También de la débil pedagogía cívica y política que baja de nuestros políticos, de nuestras escuelas y universidades, de los malos hábitos y las pobres convicciones cívicas de la sociedad.
El país que mi generación heredará es inferior al que soñó y al que hubiera podido construir equivocándose menos, aunque en esto de equivocarse mucho no hemos sido los primeros.
En el año de 1849, mientras escribía el prólogo de su Historia, Lucas Alamán llegó a pensar que México podría desaparecer. Su obra serviría, escribió, para mostrar a los descendientes de aquella desgracia cómo podían volverse nada, por la acción de los hombres, los más hermosos dones y las más altas promesas de la naturaleza.

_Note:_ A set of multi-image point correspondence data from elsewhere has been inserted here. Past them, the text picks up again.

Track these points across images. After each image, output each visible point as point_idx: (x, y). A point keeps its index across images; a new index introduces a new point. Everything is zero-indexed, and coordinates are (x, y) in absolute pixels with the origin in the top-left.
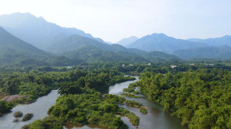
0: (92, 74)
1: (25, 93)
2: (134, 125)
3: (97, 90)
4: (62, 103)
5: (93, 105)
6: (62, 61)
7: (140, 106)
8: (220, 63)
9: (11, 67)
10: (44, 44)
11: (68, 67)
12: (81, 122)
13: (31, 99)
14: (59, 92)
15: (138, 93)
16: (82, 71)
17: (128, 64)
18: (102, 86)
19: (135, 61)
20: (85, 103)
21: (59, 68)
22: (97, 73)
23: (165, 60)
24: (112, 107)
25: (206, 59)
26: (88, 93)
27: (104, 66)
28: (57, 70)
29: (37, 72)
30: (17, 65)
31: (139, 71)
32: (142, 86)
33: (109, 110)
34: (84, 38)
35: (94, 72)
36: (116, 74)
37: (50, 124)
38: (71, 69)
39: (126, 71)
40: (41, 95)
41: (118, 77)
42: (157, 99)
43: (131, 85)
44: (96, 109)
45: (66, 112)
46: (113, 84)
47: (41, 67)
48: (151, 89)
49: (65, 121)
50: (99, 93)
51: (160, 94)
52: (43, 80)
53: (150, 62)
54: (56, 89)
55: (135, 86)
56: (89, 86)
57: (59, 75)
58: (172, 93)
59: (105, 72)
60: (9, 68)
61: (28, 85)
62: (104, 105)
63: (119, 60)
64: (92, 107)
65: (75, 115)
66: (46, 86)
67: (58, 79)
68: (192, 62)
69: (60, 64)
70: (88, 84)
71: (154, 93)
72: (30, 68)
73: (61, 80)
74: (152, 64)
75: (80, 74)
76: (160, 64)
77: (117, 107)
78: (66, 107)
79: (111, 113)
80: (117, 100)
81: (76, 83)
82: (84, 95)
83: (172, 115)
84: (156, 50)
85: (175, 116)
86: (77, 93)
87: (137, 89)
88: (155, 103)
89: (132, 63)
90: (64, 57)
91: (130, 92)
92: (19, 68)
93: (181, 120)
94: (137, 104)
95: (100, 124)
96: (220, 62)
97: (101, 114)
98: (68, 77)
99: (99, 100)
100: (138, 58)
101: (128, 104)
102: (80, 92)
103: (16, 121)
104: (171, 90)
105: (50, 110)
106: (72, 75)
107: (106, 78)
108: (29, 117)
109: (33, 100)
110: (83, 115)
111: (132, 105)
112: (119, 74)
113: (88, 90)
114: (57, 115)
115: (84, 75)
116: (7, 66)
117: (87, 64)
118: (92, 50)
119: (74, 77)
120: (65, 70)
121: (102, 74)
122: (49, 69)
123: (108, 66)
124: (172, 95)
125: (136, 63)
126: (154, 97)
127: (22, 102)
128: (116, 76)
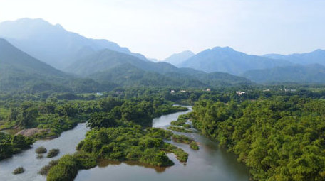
0: (130, 102)
1: (46, 126)
2: (181, 161)
3: (137, 122)
4: (93, 137)
5: (133, 140)
6: (88, 85)
7: (190, 141)
8: (306, 89)
9: (20, 93)
10: (63, 62)
11: (98, 94)
12: (118, 158)
13: (54, 133)
14: (89, 126)
15: (189, 127)
16: (117, 99)
17: (178, 90)
18: (144, 118)
19: (189, 85)
20: (122, 137)
21: (85, 96)
22: (137, 101)
23: (231, 85)
24: (155, 142)
25: (287, 83)
26: (125, 126)
27: (145, 92)
28: (82, 98)
29: (56, 101)
30: (28, 92)
31: (194, 99)
32: (195, 118)
33: (151, 145)
34: (117, 53)
35: (132, 100)
36: (162, 103)
37: (81, 159)
38: (101, 97)
39: (176, 99)
40: (66, 129)
41: (164, 108)
42: (212, 133)
43: (181, 117)
44: (136, 144)
45: (99, 147)
46: (159, 115)
47: (60, 94)
48: (205, 121)
49: (99, 158)
50: (140, 126)
51: (216, 128)
52: (67, 110)
53: (209, 87)
54: (84, 122)
55: (186, 118)
56: (126, 117)
57: (86, 104)
58: (230, 124)
59: (147, 100)
60: (17, 95)
61: (46, 116)
62: (145, 139)
63: (166, 85)
64: (131, 142)
65: (111, 150)
66: (71, 118)
67: (85, 109)
68: (267, 88)
69: (85, 91)
70: (125, 115)
71: (209, 126)
72: (46, 96)
73: (89, 111)
74: (212, 89)
75: (114, 103)
76: (223, 89)
77: (162, 143)
78: (99, 142)
79: (154, 148)
80: (162, 134)
81: (110, 115)
82: (120, 128)
83: (228, 151)
84: (219, 71)
85: (232, 152)
86: (111, 126)
87: (189, 122)
88: (210, 138)
89: (184, 88)
90: (91, 81)
91: (180, 125)
92: (31, 95)
93: (238, 156)
94: (187, 139)
95: (140, 161)
96: (307, 86)
97: (142, 149)
98: (99, 106)
99: (140, 135)
100: (193, 81)
101: (175, 139)
102: (115, 125)
103: (41, 157)
104: (228, 121)
105: (80, 146)
106: (104, 104)
107: (148, 107)
108: (55, 153)
109: (57, 134)
110: (120, 150)
111: (181, 140)
112: (166, 103)
113: (125, 123)
114: (89, 150)
115: (120, 104)
116: (15, 93)
117: (124, 90)
118: (129, 71)
119: (107, 107)
120: (93, 97)
121: (143, 103)
122: (71, 97)
123: (151, 92)
124: (230, 127)
125: (190, 89)
126: (209, 131)
127: (43, 137)
128: (162, 106)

Casi cien años después, en 1947, el historiador Daniel Cosío Villegas escribió en su famoso ensayo La crisis de México que todos los hombres de la Revolución mexicana, sin excepción alguna, habían estado por debajo de las exigencias de ella.
Podría parafrasear a Cosío Villegas y decir, setenta años después de su sentencia, que todos los de mi generación hemos estado también por debajo de las oportunidades que la historia nos brindó y más por debajo aún de lo que nos propusimos. Hemos sido inferiores a lo que soñamos.
Me consuelo pensando que el país es más grande que sus males, más vital que sus vicios y más inteligente que las ilusiones de sus hijos. Lo ha sido desde que existe. Sus poderes han sido la resistencia, el “aguante”, su vitalidad estoica, más que la lucidez práctica de la acción colectiva.
“La historia —dice Chesterton— no está hecha de ruinas completadas y derribadas; más bien está hecha de ciudades a medio edificar, abandonadas por un constructor en quiebra”.
Sus palabras evocan una vieja tradición histórica de México: la de parecer un país eternamente inacabado.